Fight Night is also a chance to mash a bunch of characters in a room together and see what gets spit out, a classic Gossip Girl trick. Leading up to it, Layton, whose little map of the train must have been seized by the jackboots, finally obtains another hint from Melanie about what information, exactly, the Snowpiercer staff already knows about the murder. Sean Wise, they tell him, was informing about the Kronole trade, a drug these dummies think was invented a couple weeks ago. According to Layton, it’s been in the Tail for two revolutions. The bit of intel he has for them is that the Breachman are a part of that trade — last episode we all watched Ossweiler the Midfielder get a blowjob for some Kronole, and now his bosses know about it.

There’s a problem with all this information sharing — of course, it’s a smart device to keep the narrative slowly building, to hand out little doses piecemeal while several other B-plots (the Tailies worry that they’ll be decoupled, the behind-schedule repair to the cracked train compartment and stress on the gine) simmer on the backburner. Except the logic system is all screwed up here. If Melanie is that desperate to have the murder solved, to move one of these massive problems off her plate, wouldn’t she just tell Layton everything she needed him to know for him to solve the case and then keep several trusted Breachman on him at a time? If Layton is such a threat, would he be able to just tell Roche “I lead this time” and then charge around the train? If literally everyone knows Layton is reporting directly to Roche and Melanie, would it matter if Layton showed up alone to question witnesses? This police procedural needs some Dick Wolf help, ASAP.

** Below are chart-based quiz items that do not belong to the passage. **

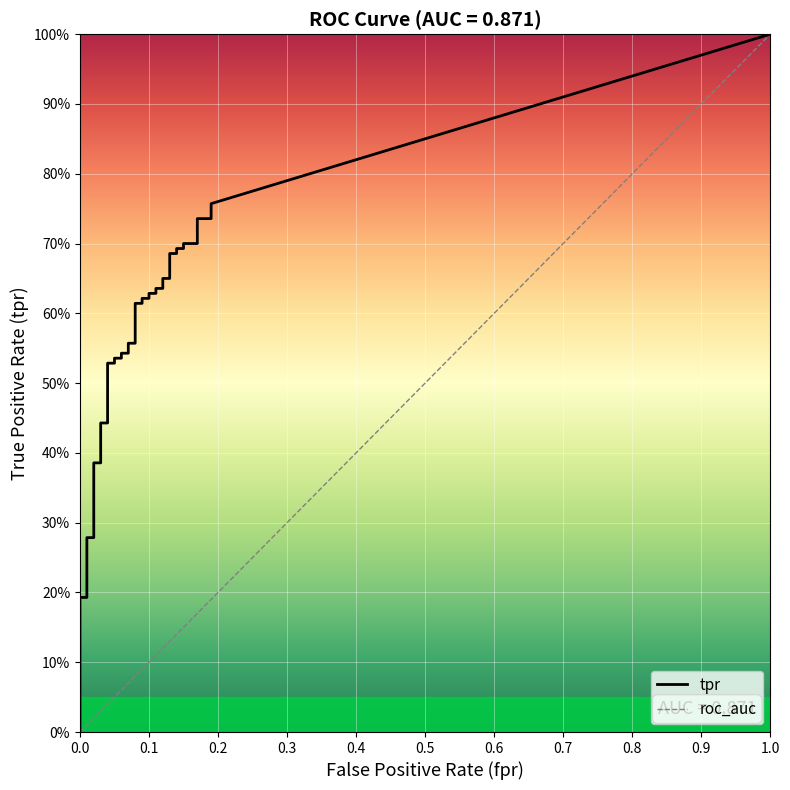

At how many categories does at least one series exceed 0?

40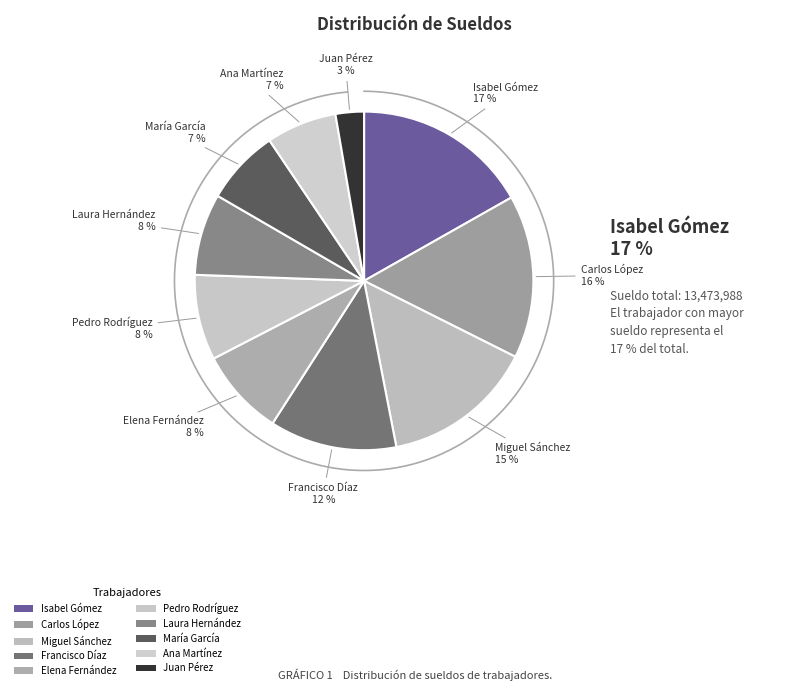

To the nearest percent, what is the difference between the largest and smallest slice percentages?

14%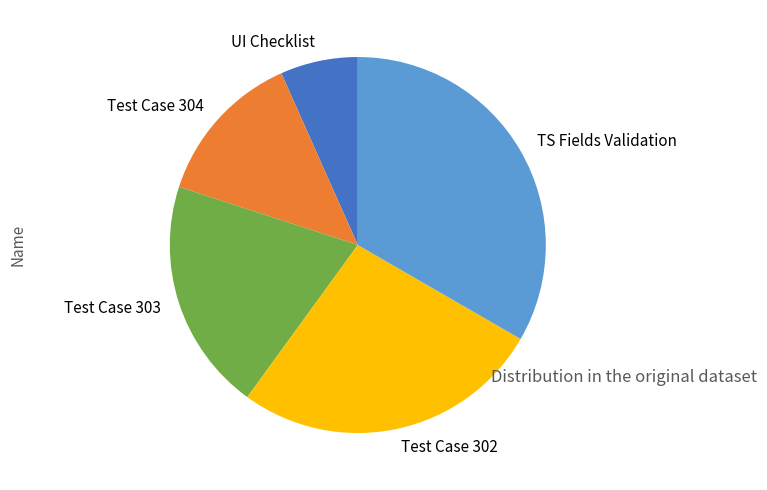

True or false: Test Case 304 accounts for 13% of the total.

True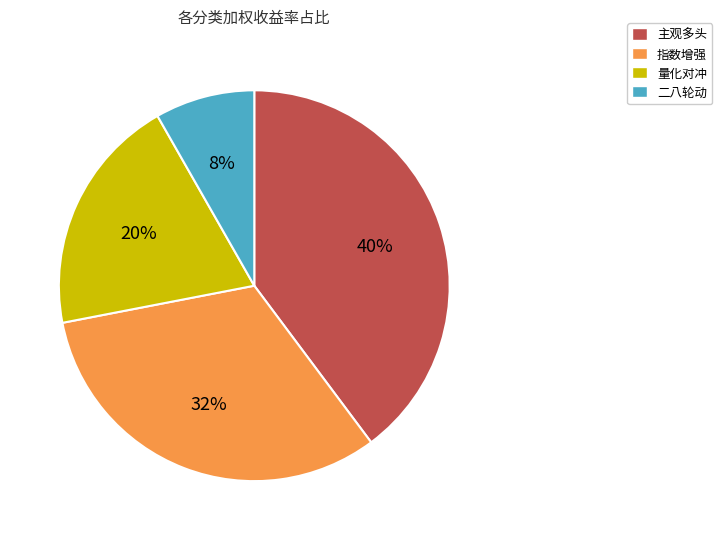

To the nearest percent, what is the average slice percentage?

25%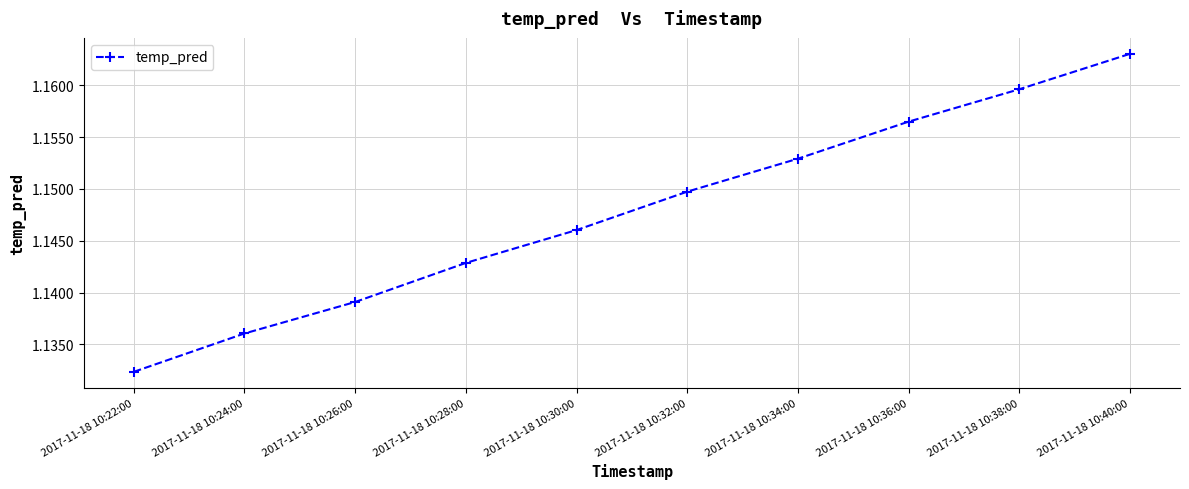

The value at 2017-11-18 10:22:00 is 1.8. True or false?

False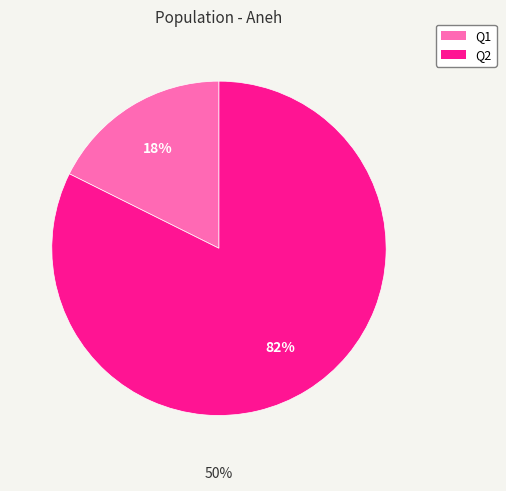

Which slice is the smallest?

Q1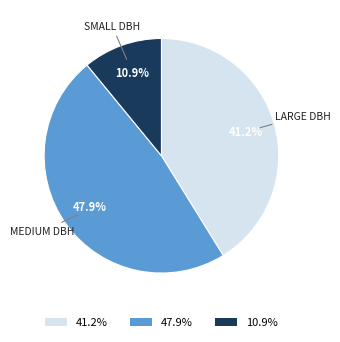

Rank the categories by value from highest to lowest.

MEDIUM DBH, LARGE DBH, SMALL DBH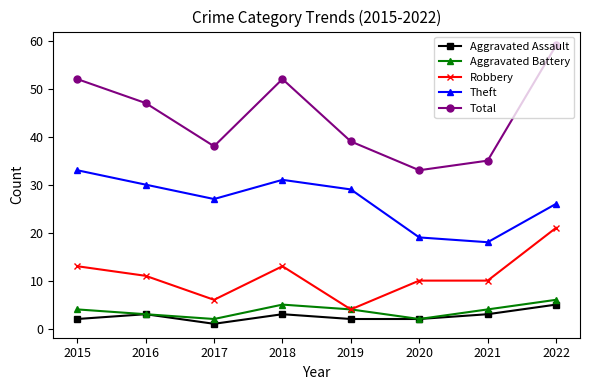

How many data points does each series have?

8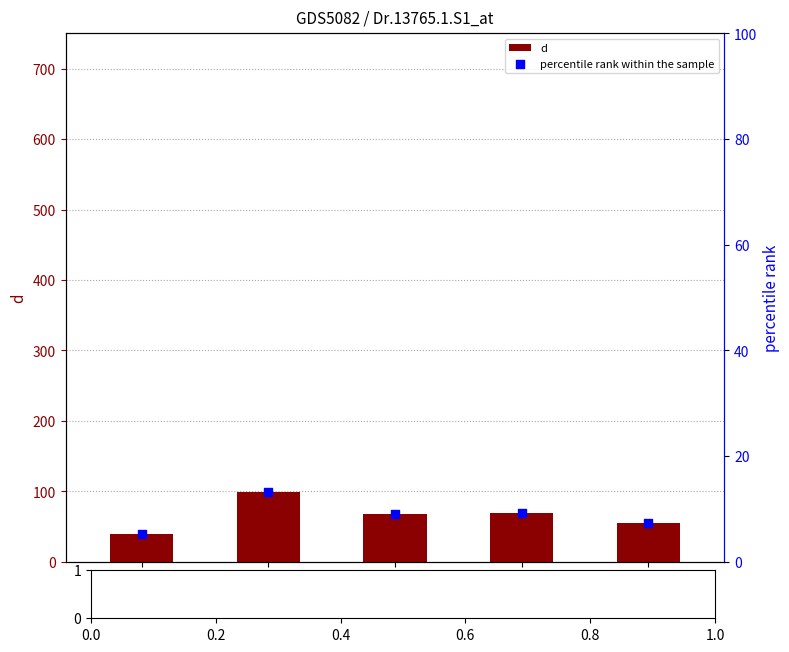

Is the value of percentile rank within the sample at 4 greater than the value of d at 3?

No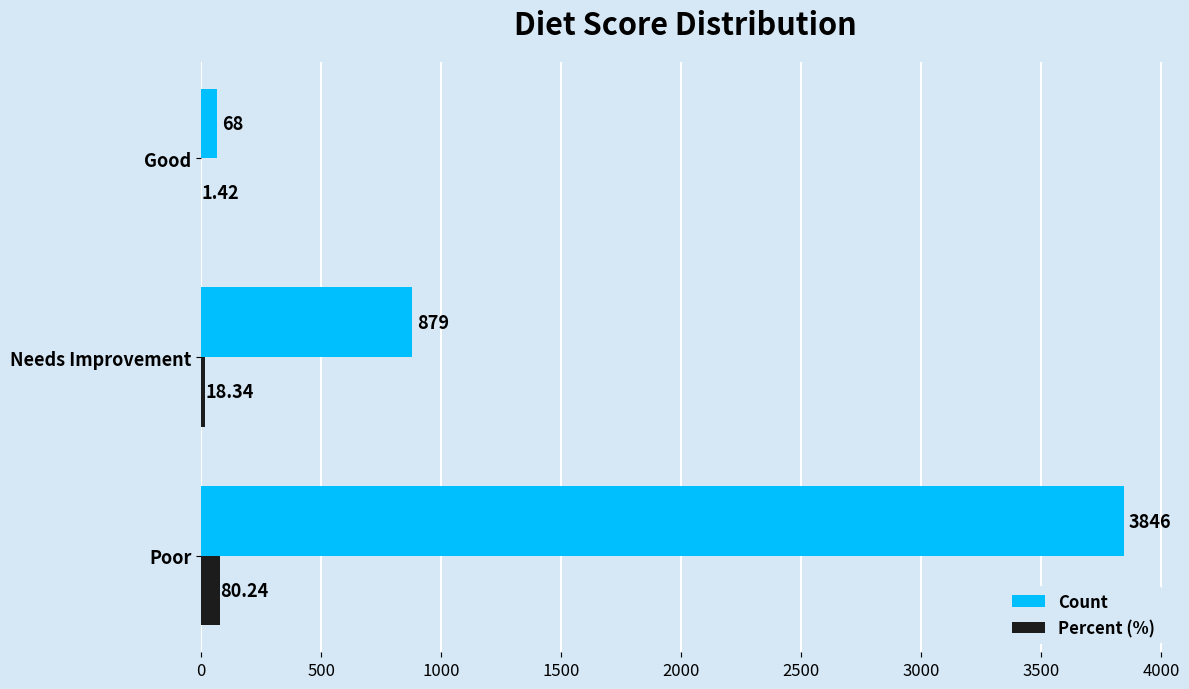

What are all the series names shown in the legend?

Count, Percent (%)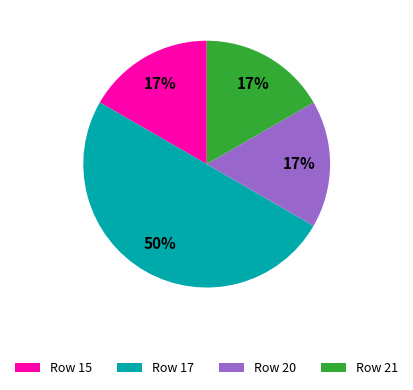

To the nearest percent, what is the difference between the largest and smallest slice percentages?

33%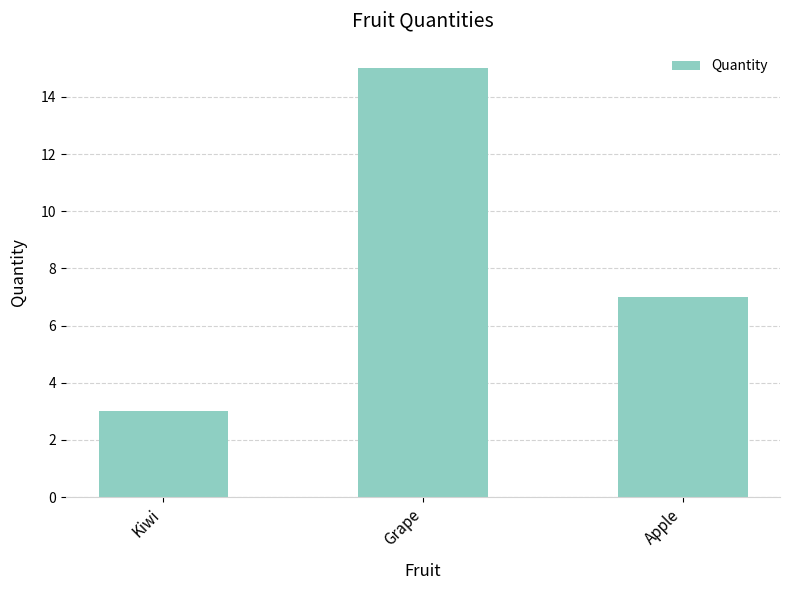

What is the ratio of the value at Apple to the value at Grape?

0.5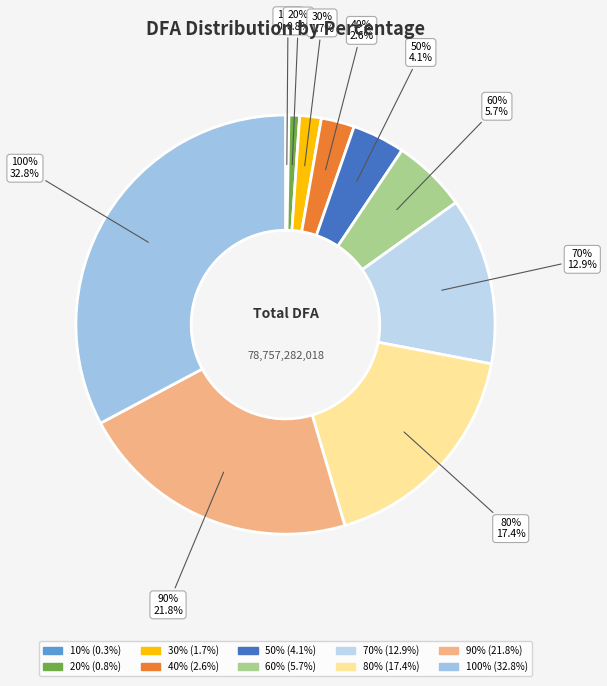

Is it true that 30% is 14% of the pie?

False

Layton does emerge with two valuable tips. The first is that Nikki is awake. She looks like a Walking Dead extra and she’s whispering that “it’s not like sleep” (meaning that the drawers are not as peaceful as they’re advertised), but she’s technically conscious. It turns out that Nikki can’t yet offer any pertinent facts for Layton, but the visit to Dr. Klimpt’s lair, and a look at Nikki’s black gums and pustuled face, does lead the detective to figure out that Kronole isn’t some entirely new concoction (or, like in the film, some kind of “industrial waste” converted into a street, er, train drug). It’s a derivative of the sedative administered to the Sleepers, traded out by Dr. Klimpt, he says, for supplies meant to keep them comfier in their suspended animation. “Mr. Wilford didn’t think of everything.” (Please do not fail to note that Dr. Klimpt is played by Happy Anderson, who also played Jerry Brudos, the shoe fetish serial killer (!!!) on Mindhunter.)

The second tip is from Zarah, who tells Layton that he should look for a janitor to find the link between Sean Wise’s death and the Kronole trade.

From there the episode gets a little chaotic. Nikki sneaks into the fight! Jennifer Connelly puts on a perfect red lip! As the prizefight descends into a ringside brawl, Layton manages a meeting with Terence — a head janitor who really has this whole mafia don posture down pat — who has big plans to overthrow the train’s hierarchy, too. “The train,” he somewhat helpfully points out, “is just a high rise laying on its side.” Which … is true. He passes along the news that he saw Sean the night he was killed, and that he was with a first class passenger, a man with a buzzcut — the same man who appears in the medical car as Snowpiercer’s limited electricity flickers on and off and kills Nikki. The same man who has been guarding the Folgers, whose eyes keep locking with L.J. Folger, the Wentworth Miller wannabe with one finger always on the trigger.

And Layton, that sly fox, has somehow boned his ex wife in an aquarium exhibit and declared his love for Josie with his tongue through the Tail door’s slot, meanwhile passing her the implantable ticket he scored in a trade with Terence. All in 48 hours. The engine will provide, indeed.